Problem description: Up to and including the line that contains "not n2(w2,b);", write out every line of the entries exactly, beginning with the first. Omit the pictures.

Supplied entries:

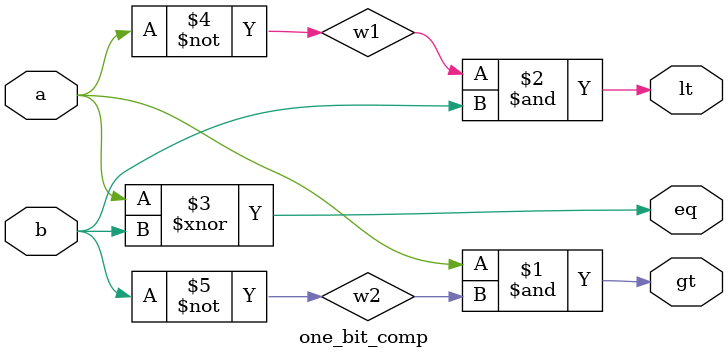
<source format=v>
`timescale 1ns / 1ps
module two_bit_using_one_bit_comp(a,b,gt,lt,eq);
    input [1:0] a,b;
    output gt,lt,eq;

	wire w1,w2,w3,w4,w5,w6,w7,w8;
	
	one_bit_comp c1(a[1],b[1],w1,w2,w3);
	one_bit_comp c2(a[0],b[0],w4,w5,w6);
	
	assign eq = w2 & w5;
	and a1(w7,w4,w2);
	and a2(w8,w6,w2);
	
	assign lt = w1 | w7;
	assign gt = w3 | w8;
	
endmodule


module one_bit_comp(a,b,lt,eq,gt);
	input a,b;
	output gt,lt,eq;
	
	wire w1,w2;
	
	not n1(w1,a);
	not n2(w2,b);
	
	assign gt = a&w2;
	assign lt = w1&b;
	assign eq = a ^~ b;
endmodule


</source>
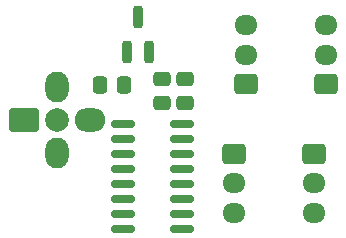
<source format=gbr>
%TF.GenerationSoftware,KiCad,Pcbnew,9.0.4*%
%TF.CreationDate,2025-12-19T12:51:36+01:00*%
%TF.ProjectId,neverx_daugther,6e657665-7278-45f6-9461-756774686572,rev?*%
%TF.SameCoordinates,Original*%
%TF.FileFunction,Soldermask,Bot*%
%TF.FilePolarity,Negative*%
%FSLAX46Y46*%
G04 Gerber Fmt 4.6, Leading zero omitted, Abs format (unit mm)*
G04 Created by KiCad (PCBNEW 9.0.4) date 2025-12-19 12:51:36*
%MOMM*%
%LPD*%
G01*
G04 APERTURE LIST*
G04 Aperture macros list*
%AMRoundRect*
0 Rectangle with rounded corners*
0 $1 Rounding radius*
0 $2 $3 $4 $5 $6 $7 $8 $9 X,Y pos of 4 corners*
0 Add a 4 corners polygon primitive as box body*
4,1,4,$2,$3,$4,$5,$6,$7,$8,$9,$2,$3,0*
0 Add four circle primitives for the rounded corners*
1,1,$1+$1,$2,$3*
1,1,$1+$1,$4,$5*
1,1,$1+$1,$6,$7*
1,1,$1+$1,$8,$9*
0 Add four rect primitives between the rounded corners*
20,1,$1+$1,$2,$3,$4,$5,0*
20,1,$1+$1,$4,$5,$6,$7,0*
20,1,$1+$1,$6,$7,$8,$9,0*
20,1,$1+$1,$8,$9,$2,$3,0*%
G04 Aperture macros list end*
%ADD10RoundRect,0.300000X-1.000000X-0.700000X1.000000X-0.700000X1.000000X0.700000X-1.000000X0.700000X0*%
%ADD11RoundRect,1.000000X0.000010X-0.300000X0.000010X0.300000X-0.000010X0.300000X-0.000010X-0.300000X0*%
%ADD12RoundRect,1.000000X-0.300000X-0.000010X0.300000X-0.000010X0.300000X0.000010X-0.300000X0.000010X0*%
%ADD13RoundRect,1.000000X-0.000010X0.300000X-0.000010X-0.300000X0.000010X-0.300000X0.000010X0.300000X0*%
%ADD14C,2.000000*%
%ADD15RoundRect,0.250000X0.475000X-0.337500X0.475000X0.337500X-0.475000X0.337500X-0.475000X-0.337500X0*%
%ADD16RoundRect,0.250000X0.725000X-0.600000X0.725000X0.600000X-0.725000X0.600000X-0.725000X-0.600000X0*%
%ADD17O,1.950000X1.700000*%
%ADD18RoundRect,0.250000X-0.725000X0.600000X-0.725000X-0.600000X0.725000X-0.600000X0.725000X0.600000X0*%
%ADD19RoundRect,0.200000X0.200000X-0.750000X0.200000X0.750000X-0.200000X0.750000X-0.200000X-0.750000X0*%
%ADD20RoundRect,0.150000X0.825000X0.150000X-0.825000X0.150000X-0.825000X-0.150000X0.825000X-0.150000X0*%
%ADD21RoundRect,0.250000X0.337500X0.475000X-0.337500X0.475000X-0.337500X-0.475000X0.337500X-0.475000X0*%
G04 APERTURE END LIST*
D10*
%TO.C,J1*%
X97200000Y-100000000D03*
D11*
X100000000Y-97200000D03*
D12*
X102800000Y-100000000D03*
D13*
X100000000Y-102800000D03*
D14*
X100000000Y-100000000D03*
%TD*%
D15*
%TO.C,C1*%
X110900000Y-98637500D03*
X110900000Y-96562500D03*
%TD*%
D16*
%TO.C,J2*%
X122800000Y-97000000D03*
D17*
X122800000Y-94500000D03*
X122800000Y-92000000D03*
%TD*%
D18*
%TO.C,J4*%
X121775000Y-102900000D03*
D17*
X121775000Y-105400000D03*
X121775000Y-107900000D03*
%TD*%
D19*
%TO.C,Q1*%
X107850000Y-94300000D03*
X105950000Y-94300000D03*
X106900000Y-91300000D03*
%TD*%
D20*
%TO.C,U1*%
X110575000Y-100355000D03*
X110575000Y-101625000D03*
X110575000Y-102895000D03*
X110575000Y-104165000D03*
X110575000Y-105435000D03*
X110575000Y-106705000D03*
X110575000Y-107975000D03*
X110575000Y-109245000D03*
X105625000Y-109245000D03*
X105625000Y-107975000D03*
X105625000Y-106705000D03*
X105625000Y-105435000D03*
X105625000Y-104165000D03*
X105625000Y-102895000D03*
X105625000Y-101625000D03*
X105625000Y-100355000D03*
%TD*%
D15*
%TO.C,C3*%
X108900000Y-98637500D03*
X108900000Y-96562500D03*
%TD*%
D21*
%TO.C,C2*%
X105737500Y-97100000D03*
X103662500Y-97100000D03*
%TD*%
D18*
%TO.C,J5*%
X114975000Y-102900000D03*
D17*
X114975000Y-105400000D03*
X114975000Y-107900000D03*
%TD*%
D16*
%TO.C,J3*%
X116000000Y-97000000D03*
D17*
X116000000Y-94500000D03*
X116000000Y-92000000D03*
%TD*%
M02*

</source>
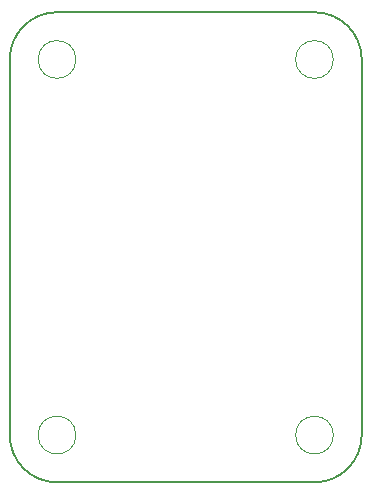
<source format=gm1>
%TF.GenerationSoftware,KiCad,Pcbnew,8.0.4*%
%TF.CreationDate,2024-08-01T01:15:24-04:00*%
%TF.ProjectId,555_toggle-switch_v2,3535355f-746f-4676-976c-652d73776974,rev?*%
%TF.SameCoordinates,Original*%
%TF.FileFunction,Profile,NP*%
%FSLAX46Y46*%
G04 Gerber Fmt 4.6, Leading zero omitted, Abs format (unit mm)*
G04 Created by KiCad (PCBNEW 8.0.4) date 2024-08-01 01:15:24*
%MOMM*%
%LPD*%
G01*
G04 APERTURE LIST*
%TA.AperFunction,Profile*%
%ADD10C,0.150000*%
%TD*%
%TA.AperFunction,Profile*%
%ADD11C,0.100000*%
%TD*%
G04 APERTURE END LIST*
D10*
X113600000Y-86400000D02*
X135400000Y-86400000D01*
X135400000Y-126200000D02*
X113600000Y-126200000D01*
X135400000Y-86400000D02*
G75*
G02*
X139400000Y-90400000I0J-4000000D01*
G01*
X113600000Y-126200000D02*
G75*
G02*
X109600000Y-122200000I0J4000000D01*
G01*
D11*
X115200000Y-122200000D02*
G75*
G02*
X112000000Y-122200000I-1600000J0D01*
G01*
X112000000Y-122200000D02*
G75*
G02*
X115200000Y-122200000I1600000J0D01*
G01*
D10*
X139400000Y-90400000D02*
X139400000Y-122200000D01*
X109600000Y-122200000D02*
X109600000Y-90400000D01*
D11*
X115200000Y-90400000D02*
G75*
G02*
X112000000Y-90400000I-1600000J0D01*
G01*
X112000000Y-90400000D02*
G75*
G02*
X115200000Y-90400000I1600000J0D01*
G01*
D10*
X139400000Y-122200000D02*
G75*
G02*
X135400000Y-126200000I-4000000J0D01*
G01*
D11*
X137000000Y-90400000D02*
G75*
G02*
X133800000Y-90400000I-1600000J0D01*
G01*
X133800000Y-90400000D02*
G75*
G02*
X137000000Y-90400000I1600000J0D01*
G01*
X137000000Y-122200000D02*
G75*
G02*
X133800000Y-122200000I-1600000J0D01*
G01*
X133800000Y-122200000D02*
G75*
G02*
X137000000Y-122200000I1600000J0D01*
G01*
D10*
X109600000Y-90400000D02*
G75*
G02*
X113600000Y-86400000I4000000J0D01*
G01*
M02*

</source>
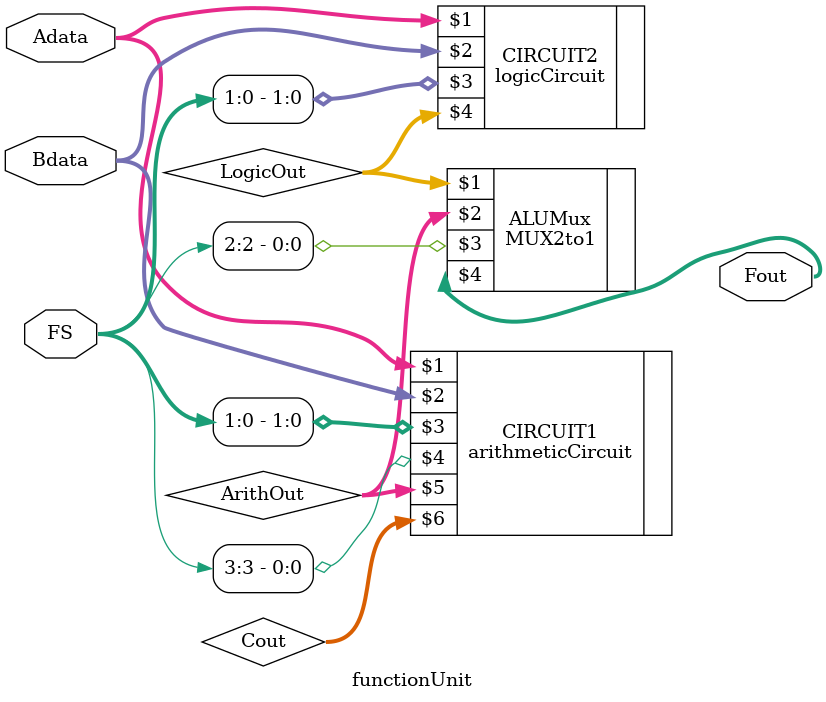
<source format=v>
module functionUnit(
    input [3:0] Adata, Bdata,
    input [3:0] FS,   //  {Cin, S, S1}
    output [3:0] Fout
);



wire [3:0] ArithOut;
wire [3:0] Cout;
wire [3:0] LogicOut;

arithmeticCircuit CIRCUIT1(Adata, Bdata, FS[1:0],FS[3], ArithOut, Cout);
logicCircuit CIRCUIT2(Adata, Bdata, FS[1:0], LogicOut);

MUX2to1 ALUMux(LogicOut, ArithOut, FS[2], Fout);

endmodule
</source>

Answer section:
<source format=v>
`timescale 1ns / 1ps
module two_bit_using_one_bit_comp(a,b,gt,lt,eq);
    input [1:0] a,b;
    output gt,lt,eq;

	wire w1,w2,w3,w4,w5,w6,w7,w8;
	
	one_bit_comp c1(a[1],b[1],w1,w2,w3);
	one_bit_comp c2(a[0],b[0],w4,w5,w6);
	
	assign eq = w2 & w5;
	and a1(w7,w4,w2);
	and a2(w8,w6,w2);
	
	assign lt = w1 | w7;
	assign gt = w3 | w8;
	
endmodule


module one_bit_comp(a,b,lt,eq,gt);
	input a,b;
	output gt,lt,eq;
	
	wire w1,w2;
	
	not n1(w1,a);
	not n2(w2,b);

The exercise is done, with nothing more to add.